▶ **Stored data entries**
☆ ☆ ☆ ☆ ☆ ☆ ☆

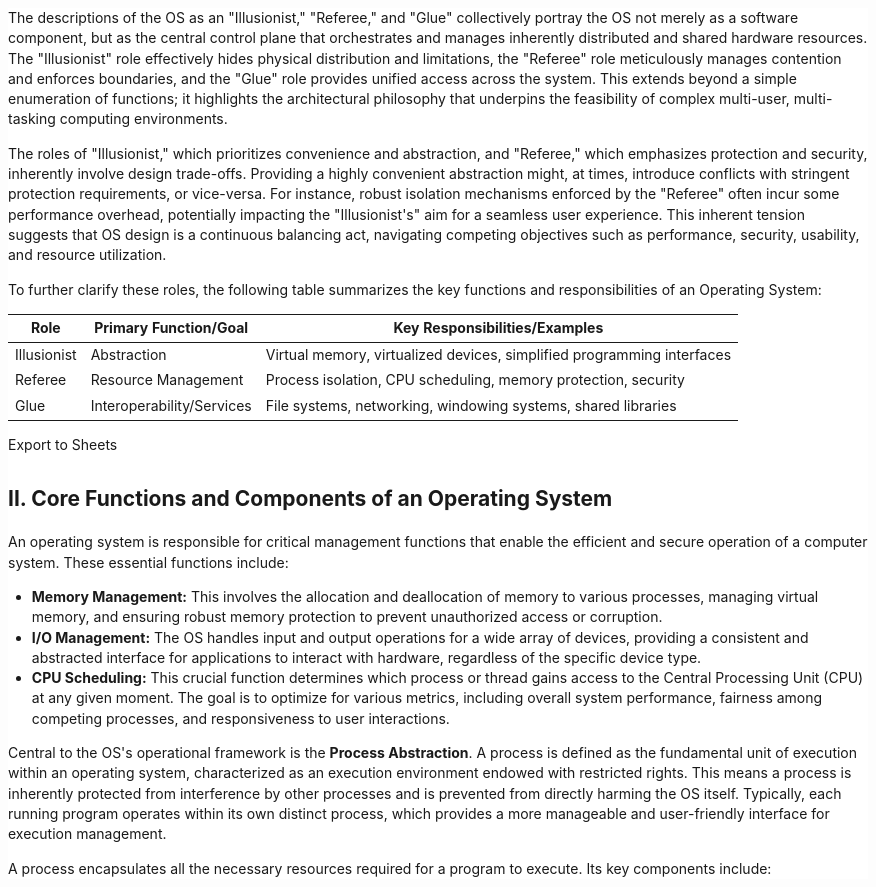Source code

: The descriptions of the OS as an "Illusionist," "Referee," and "Glue" collectively portray the OS not merely as a software component, but as the central control plane that orchestrates and manages inherently distributed and shared hardware resources. The "Illusionist" role effectively hides physical distribution and limitations, the "Referee" role meticulously manages contention and enforces boundaries, and the "Glue" role provides unified access across the system. This extends beyond a simple enumeration of functions; it highlights the architectural philosophy that underpins the feasibility of complex multi-user, multi-tasking computing environments.

The roles of "Illusionist," which prioritizes convenience and abstraction, and "Referee," which emphasizes protection and security, inherently involve design trade-offs. Providing a highly convenient abstraction might, at times, introduce conflicts with stringent protection requirements, or vice-versa. For instance, robust isolation mechanisms enforced by the "Referee" often incur some performance overhead, potentially impacting the "Illusionist's" aim for a seamless user experience. This inherent tension suggests that OS design is a continuous balancing act, navigating competing objectives such as performance, security, usability, and resource utilization.

To further clarify these roles, the following table summarizes the key functions and responsibilities of an Operating System:

| Role | Primary Function/Goal | Key Responsibilities/Examples |
| --- | --- | --- |
| Illusionist | Abstraction | Virtual memory, virtualized devices, simplified programming interfaces |
| Referee | Resource Management | Process isolation, CPU scheduling, memory protection, security |
| Glue | Interoperability/Services | File systems, networking, windowing systems, shared libraries |

Export to Sheets

## II. Core Functions and Components of an Operating System

An operating system is responsible for critical management functions that enable the efficient and secure operation of a computer system. These essential functions include:

- **Memory Management:** This involves the allocation and deallocation of memory to various processes, managing virtual memory, and ensuring robust memory protection to prevent unauthorized access or corruption.
- **I/O Management:** The OS handles input and output operations for a wide array of devices, providing a consistent and abstracted interface for applications to interact with hardware, regardless of the specific device type.
- **CPU Scheduling:** This crucial function determines which process or thread gains access to the Central Processing Unit (CPU) at any given moment. The goal is to optimize for various metrics, including overall system performance, fairness among competing processes, and responsiveness to user interactions.

Central to the OS's operational framework is the **Process Abstraction**. A process is defined as the fundamental unit of execution within an operating system, characterized as an execution environment endowed with restricted rights. This means a process is inherently protected from interference by other processes and is prevented from directly harming the OS itself. Typically, each running program operates within its own distinct process, which provides a more manageable and user-friendly interface for execution management.

A process encapsulates all the necessary resources required for a program to execute. Its key components include:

☆ ☆ ☆ ☆ ☆ ☆ ☆

▶ **REQUEST**
Leaving the pictures behind, return every line above exactly.

▶ **WRITTEN REPLY**
Source code

: The descriptions of the OS as an "Illusionist," "Referee," and "Glue" collectively portray the OS not merely as a software component, but as the central control plane that orchestrates and manages inherently distributed and shared hardware resources. The "Illusionist" role effectively hides physical distribution and limitations, the "Referee" role meticulously manages contention and enforces boundaries, and the "Glue" role provides unified access across the system. This extends beyond a simple enumeration of functions; it highlights the architectural philosophy that underpins the feasibility of complex multi-user, multi-tasking computing environments.

The roles of "Illusionist," which prioritizes convenience and abstraction, and "Referee," which emphasizes protection and security, inherently involve design trade-offs. Providing a highly convenient abstraction might, at times, introduce conflicts with stringent protection requirements, or vice-versa. For instance, robust isolation mechanisms enforced by the "Referee" often incur some performance overhead, potentially impacting the "Illusionist's" aim for a seamless user experience. This inherent tension suggests that OS design is a continuous balancing act, navigating competing objectives such as performance, security, usability, and resource utilization.

To further clarify these roles, the following table summarizes the key functions and responsibilities of an Operating System:

| Role | Primary Function/Goal | Key Responsibilities/Examples |
| --- | --- | --- |
| Illusionist | Abstraction | Virtual memory, virtualized devices, simplified programming interfaces |
| Referee | Resource Management | Process isolation, CPU scheduling, memory protection, security |
| Glue | Interoperability/Services | File systems, networking, windowing systems, shared libraries |

Export to Sheets

## II. Core Functions and Components of an Operating System

An operating system is responsible for critical management functions that enable the efficient and secure operation of a computer system. These essential functions include:

- **Memory Management:** This involves the allocation and deallocation of memory to various processes, managing virtual memory, and ensuring robust memory protection to prevent unauthorized access or corruption.
- **I/O Management:** The OS handles input and output operations for a wide array of devices, providing a consistent and abstracted interface for applications to interact with hardware, regardless of the specific device type.
- **CPU Scheduling:** This crucial function determines which process or thread gains access to the Central Processing Unit (CPU) at any given moment. The goal is to optimize for various metrics, including overall system performance, fairness among competing processes, and responsiveness to user interactions.

Central to the OS's operational framework is the **Process Abstraction**. A process is defined as the fundamental unit of execution within an operating system, characterized as an execution environment endowed with restricted rights. This means a process is inherently protected from interference by other processes and is prevented from directly harming the OS itself. Typically, each running program operates within its own distinct process, which provides a more manageable and user-friendly interface for execution management.

A process encapsulates all the necessary resources required for a program to execute. Its key components include:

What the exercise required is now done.